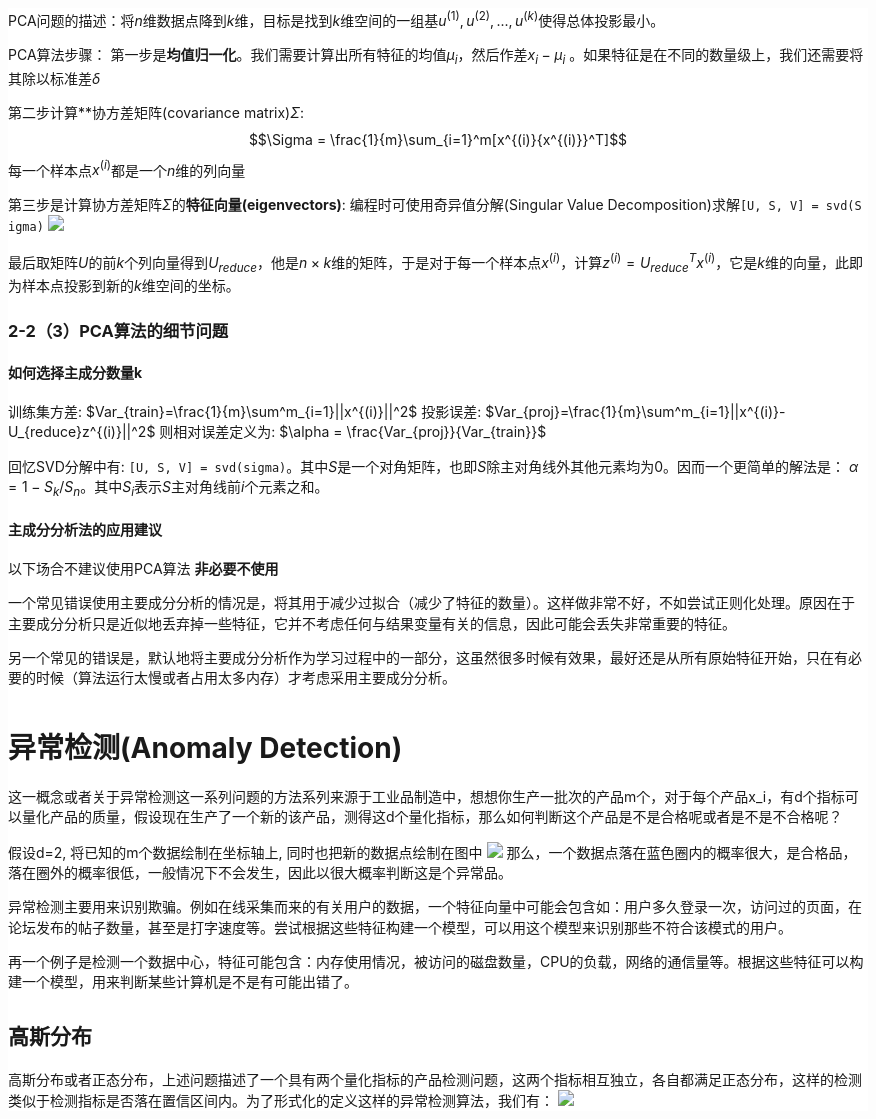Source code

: PCA问题的描述：将$n$维数据点降到$k$维，目标是找到$k$维空间的一组基$u^{(1)}, u^{(2)}, ..., u^{(k)}$使得总体投影最小。

PCA算法步骤：
第一步是**均值归一化**。我们需要计算出所有特征的均值$\mu_i$，然后作差$x_i-\mu_i$ 。如果特征是在不同的数量级上，我们还需要将其除以标准差$\delta$

第二步计算**协方差矩阵(covariance matrix)$\Sigma$:
$$\Sigma = \frac{1}{m}\sum_{i=1}^m[x^{(i)}{x^{(i)}}^T]$$
每一个样本点$x^{(i)}$都是一个$n$维的列向量

第三步是计算协方差矩阵$\Sigma$的**特征向量(eigenvectors)**:
编程时可使用奇异值分解(Singular Value Decomposition)求解`[U, S, V] = svd(Sigma)`
![](http://www.ai-start.com/ml2014/images/0918b38594709705723ed34bb74928ba.png)

最后取矩阵$U$的前$k$个列向量得到$U_{reduce}$，他是$n\times k$维的矩阵，于是对于每一个样本点$x^{(i)}$，计算$z^{(i)} = U^T_{reduce}x^{(i)}$，它是$k$维的向量，此即为样本点投影到新的$k$维空间的坐标。

### 2-2（3）PCA算法的细节问题
#### 如何选择主成分数量k

训练集方差: $Var_{train}=\frac{1}{m}\sum^m_{i=1}||x^{(i)}||^2$
投影误差: $Var_{proj}=\frac{1}{m}\sum^m_{i=1}||x^{(i)}-U_{reduce}z^{(i)}||^2$
则相对误差定义为: $\alpha = \frac{Var_{proj}}{Var_{train}}$

回忆SVD分解中有: `[U, S, V] = svd(sigma)`。其中$S$是一个对角矩阵，也即$S$除主对角线外其他元素均为0。因而一个更简单的解法是：
$\alpha = 1-S_k/S_n$。其中$S_i$表示$S$主对角线前$i$个元素之和。

#### 主成分分析法的应用建议

以下场合不建议使用PCA算法 **非必要不使用**

一个常见错误使用主要成分分析的情况是，将其用于减少过拟合（减少了特征的数量）。这样做非常不好，不如尝试正则化处理。原因在于主要成分分析只是近似地丢弃掉一些特征，它并不考虑任何与结果变量有关的信息，因此可能会丢失非常重要的特征。

另一个常见的错误是，默认地将主要成分分析作为学习过程中的一部分，这虽然很多时候有效果，最好还是从所有原始特征开始，只在有必要的时候（算法运行太慢或者占用太多内存）才考虑采用主要成分分析。
# 异常检测(Anomaly Detection)
这一概念或者关于异常检测这一系列问题的方法系列来源于工业品制造中，想想你生产一批次的产品m个，对于每个产品x_i，有d个指标可以量化产品的质量，假设现在生产了一个新的该产品，测得这d个量化指标，那么如何判断这个产品是不是合格呢或者是不是不合格呢？

假设d=2, 将已知的m个数据绘制在坐标轴上, 同时也把新的数据点绘制在图中
![](http://www.ai-start.com/ml2014/images/65afdea865d50cba12d4f7674d599de5.png)
那么，一个数据点落在蓝色圈内的概率很大，是合格品，落在圈外的概率很低，一般情况下不会发生，因此以很大概率判断这是个异常品。

异常检测主要用来识别欺骗。例如在线采集而来的有关用户的数据，一个特征向量中可能会包含如：用户多久登录一次，访问过的页面，在论坛发布的帖子数量，甚至是打字速度等。尝试根据这些特征构建一个模型，可以用这个模型来识别那些不符合该模式的用户。

再一个例子是检测一个数据中心，特征可能包含：内存使用情况，被访问的磁盘数量，CPU的负载，网络的通信量等。根据这些特征可以构建一个模型，用来判断某些计算机是不是有可能出错了。

## 高斯分布
高斯分布或者正态分布，上述问题描述了一个具有两个量化指标的产品检测问题，这两个指标相互独立，各自都满足正态分布，这样的检测类似于检测指标是否落在置信区间内。为了形式化的定义这样的异常检测算法，我们有：
![](https://files.mdnice.com/user/35698/5d82dcec-d4f2-4f6f-b564-3a5e1f777502.png)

◆ WORK INSTRUCTIONS: Pick out every line of the items above that contains the string "train". Case counts, so a match must have the same capitalization.

◆ SOLUTION:
训练集方差: $Var_{train}=\frac{1}{m}\sum^m_{i=1}||x^{(i)}||^2$
则相对误差定义为: $\alpha = \frac{Var_{proj}}{Var_{train}}$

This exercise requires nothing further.